Big bows were a major element in headwear this season as they appeared not only in the form of satin hair clips but also across headbands, fascinators, and hats.

 

 

Styles Spotted at Spring Races

The spring races, which officially kicked off in October with the Caulfield Cup and The Everest, saw similar trending styles among the Australian influencers and racegoers. The two races, which fell on the same day, saw dresses, sleek pantsuits and jumpsuits to be among the popular choices despite having different themes and dress codes.

As predicted by stylists, tonal tailored suits proved to be popular, especially at the Caulfield Cup.
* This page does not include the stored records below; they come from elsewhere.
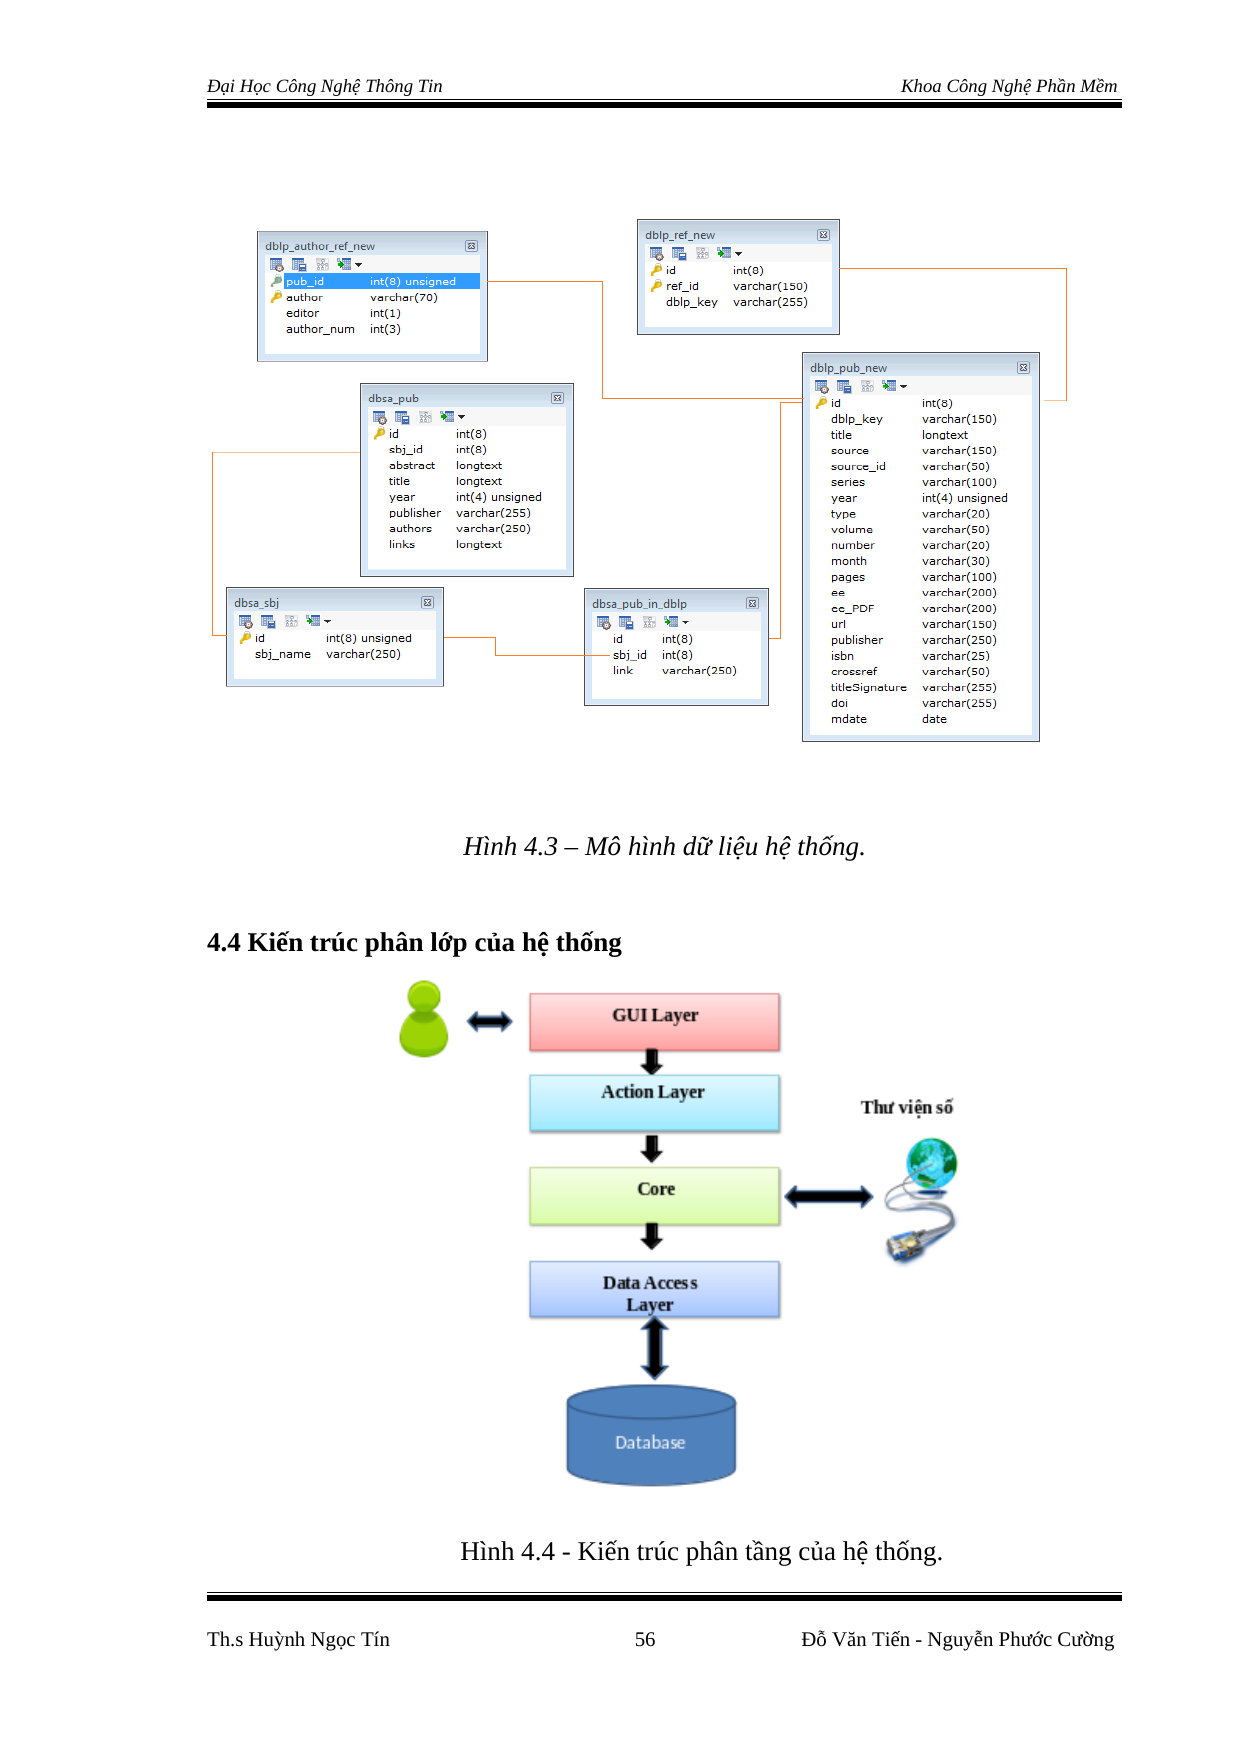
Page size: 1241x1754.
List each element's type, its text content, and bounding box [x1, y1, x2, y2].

subtitle 4.4 Kiến trúc phân lớp của hệ thống [207, 927, 1122, 958]
text Hình 4.4 - Kiến trúc phân tầng của hệ thống. [207, 1535, 1122, 1566]
picture [206, 206, 1120, 816]
subtitle Hình 4.3 – Mô hình dữ liệu hệ thống. [207, 830, 1122, 861]
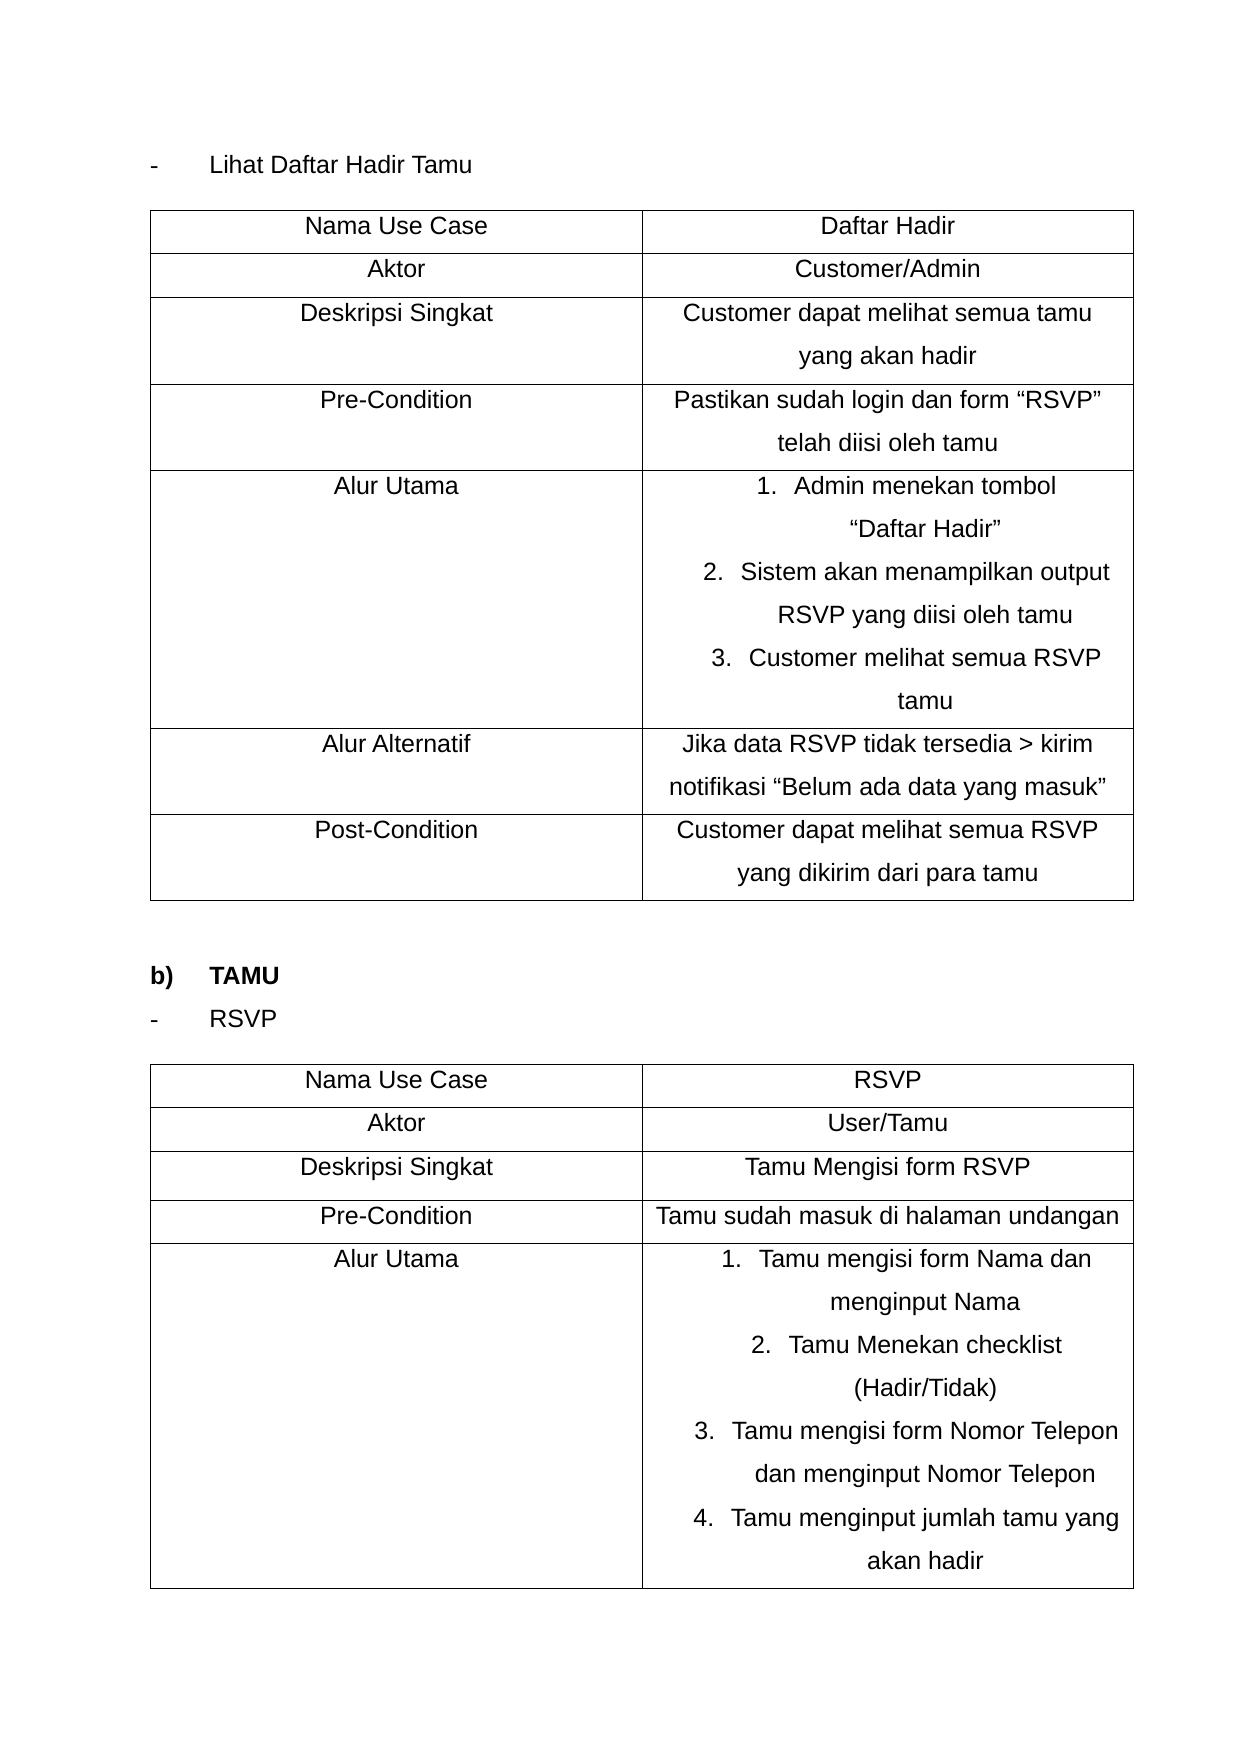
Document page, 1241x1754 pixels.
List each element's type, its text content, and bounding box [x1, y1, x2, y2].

table_cell Alur Utama [151, 1244, 642, 1588]
table_cell Tamu Mengisi form RSVP [643, 1152, 1133, 1200]
table_cell User/Tamu [643, 1108, 1133, 1151]
table_header RSVP [643, 1065, 1133, 1107]
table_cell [643, 1244, 1133, 1588]
list RSVP [150, 1004, 1090, 1033]
table_cell Alur Alternatif [151, 729, 642, 814]
table_cell Customer dapat melihat semua RSVP yang dikirim dari para tamu [643, 815, 1133, 900]
table_cell Pre-Condition [151, 385, 642, 469]
table_cell Customer dapat melihat semua tamu yang akan hadir [643, 298, 1133, 383]
table_cell Aktor [151, 1108, 642, 1151]
table_cell Admin menekan tombol “Daftar Hadir” Sistem akan menampilkan output RSVP yang diisi oleh tamu Customer melihat semua RSVP tamu [643, 471, 1133, 728]
table_cell Tamu sudah masuk di halaman undangan [643, 1201, 1133, 1243]
table_cell Customer/Admin [643, 254, 1133, 297]
table_cell Pastikan sudah login dan form “RSVP” telah diisi oleh tamu [643, 385, 1133, 469]
table_cell Jika data RSVP tidak tersedia > kirim notifikasi “Belum ada data yang masuk” [643, 729, 1133, 814]
list TAMU [150, 961, 1090, 990]
table_cell Deskripsi Singkat [151, 1152, 642, 1200]
table_cell Post-Condition [151, 815, 642, 900]
list Lihat Daftar Hadir Tamu [150, 150, 1090, 179]
table_cell Deskripsi Singkat [151, 298, 642, 383]
table_header Nama Use Case [151, 1065, 642, 1107]
table_cell Alur Utama [151, 471, 642, 728]
table_header Daftar Hadir [643, 211, 1133, 253]
table_header Nama Use Case [151, 211, 642, 253]
table_cell Aktor [151, 254, 642, 297]
table_cell Pre-Condition [151, 1201, 642, 1243]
Floral prints were especially huge, appearing in dresses in feminine silhouettes with puffy sleeves and ruffles during the event. This style was also prominent at The Everest, complete with statement headbands. Pink, blue and yellow were among the popular colour choices aside from the usual core colours.
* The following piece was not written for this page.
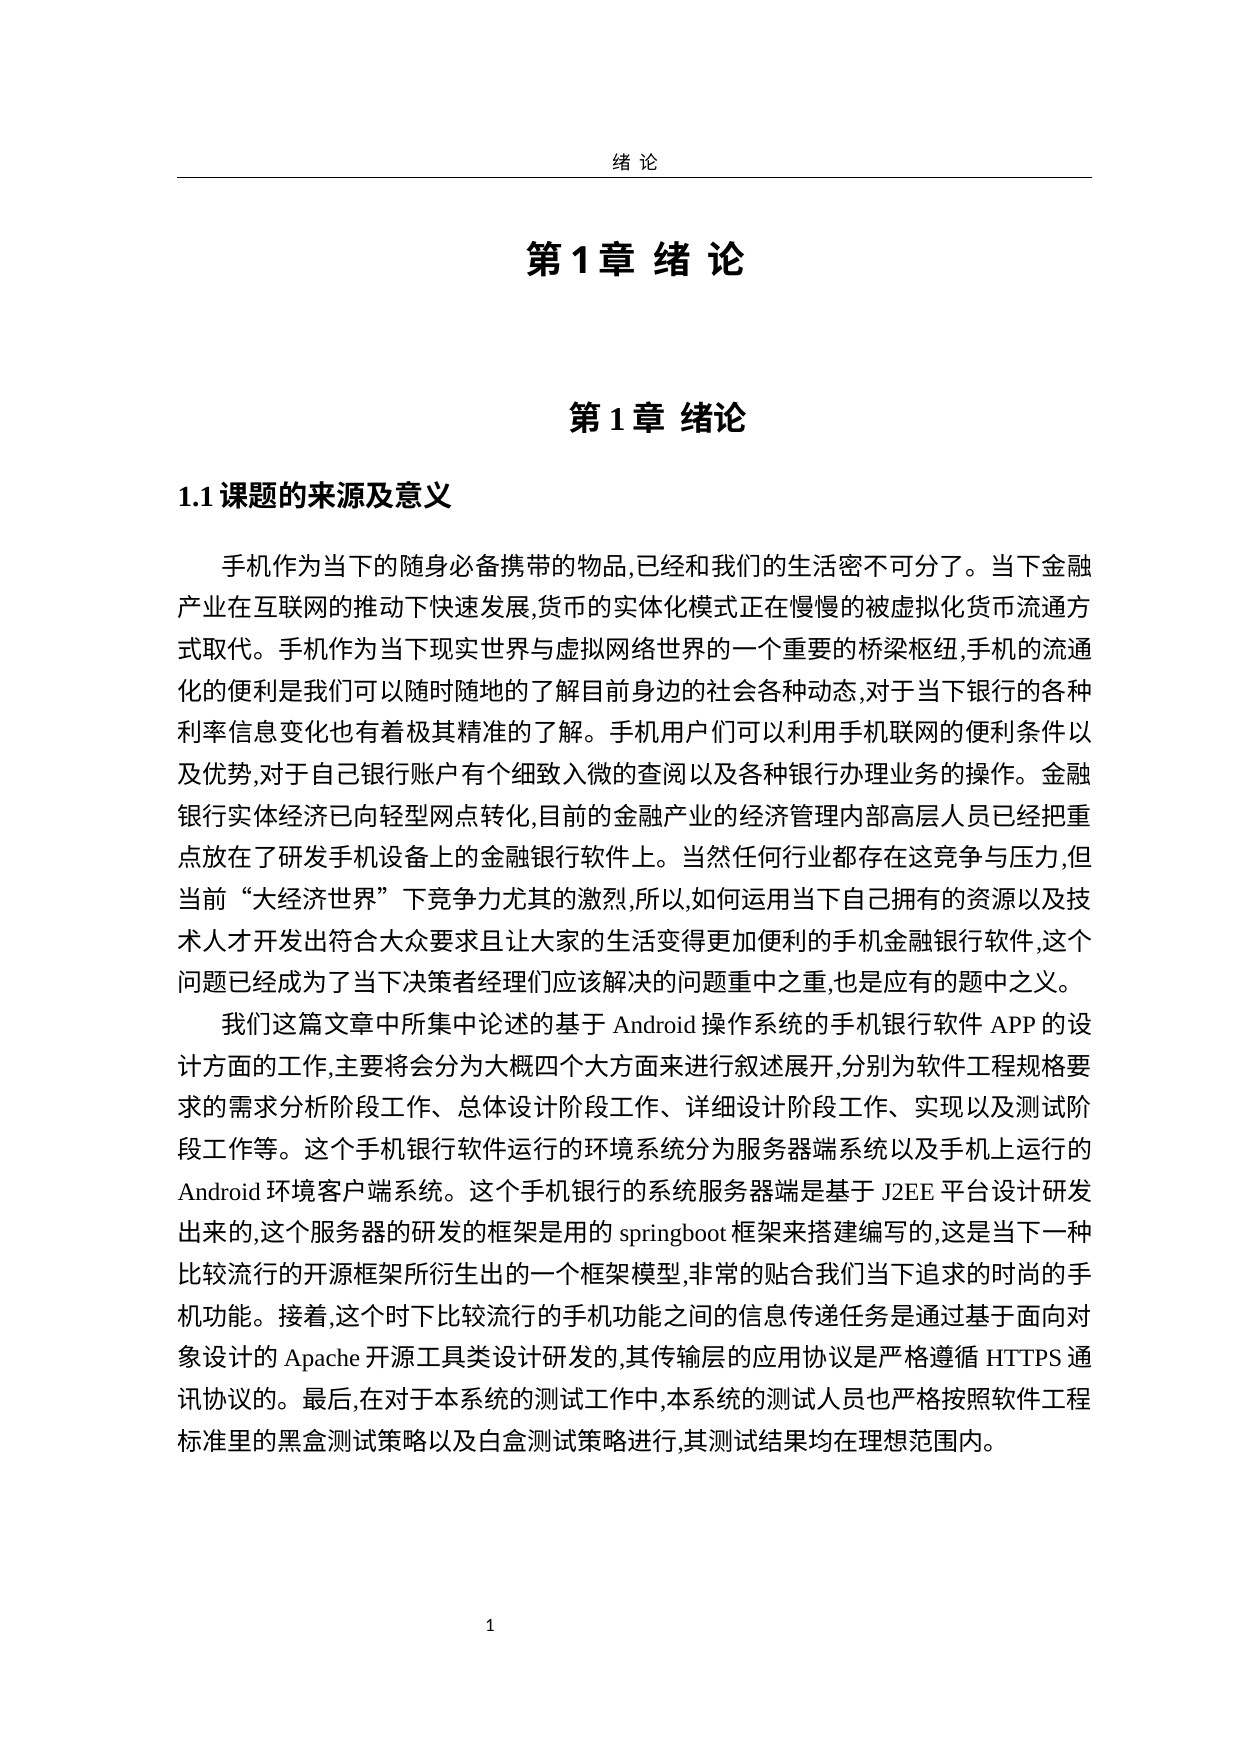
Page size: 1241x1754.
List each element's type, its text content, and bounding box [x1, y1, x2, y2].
As for Derby Day, ultra-feminine and sophisticated looks were apparent, where attendees adhered to the black and white dress code, donning full lace dresses as well as tailored skirt suits and jumpsuits. Classic wide-brimmed hats were mostly chosen to complete the look.

Meanwhile, Melbourne Cup, which also known as ‘the race that stops the nation’, saw more bold, progressive styles yet still remained feminine. As expected, the biggest event in the Spring Racing Carnival was more colourful, as racegoers mostly came in bright fuchsia, canary yellow and scarlet red. Softer hues such as baby blue and blush pink were popular too.

 

 

Conclusion

Main Findings

Floral Print to Stay: Although floral prints tend to evolve season after season – from garish, retro florals in 2018 to bold florals in 2019, the print remains a success and continues to have its pull. The brands’ constant injection of newness in this print coupled with the high adoption amongst racegoers further prove that the print is a must-have for the racing season.

The recent trend on feminine silhouettes such as puffy sleeves, midi length dresses and romantic ruffles, as well as girlish hair accessories also helped amplify its popularity, making this combination a key style that will influence the wedding season. Also, as the races in the United Kingdom are more stringent with the dress codes, the feminine silhouette seen in the newness will continue to shape the racewear trends in 2020, but in a more conservative style.

 

Importance of Fashion Colours: While the monochromatic black and white will always remain as the main core colours in apparel, fashion colours showed of bigger importance to get right during the spring races. For instance, the lack of red offerings as depicted in Chart 3 proved to be a huge missed opportunity for the brands. Furthermore, Royal Ascot that took place during mid year has definitely influenced the popularity of certain colours such as icy blue, pink and red, which would point towards consumers’ demand.

 

Next Steps for Brands

Balancing the Art and Science of Fashion: The trends from the runway, and street styles from Instagram, have proven to be good indicators of what would be trending for the races. Furthermore, there is opportunity for local Australian brands thanks to the 6-month seasonal gap Australian labels have compared to the Northern Hemisphere brands.

The success seen with the recent trending silhouette, puffy sleeves, which was huge not only on social media but also across fast fashion retailers, was reflected similarly in Australia. Trending fashion colours from the runways that have proven to be successful will also help brands understand how colours and trends perform over time.

 

Make Informed Decision-Making: Relying solely on runway trends would be risky when it comes to commercial interpretation. With data-backed trend analytics, brands would have a higher rate of success and efficiency, as well as a guided direction, provided that monitoring and tracking is done diligently.

As spring racing is a key event on the yearly calendar, brands should monitor recurring success from their bestsellers and update them for new collections with trending prints, silhouettes and colours of the season to drive commercialism.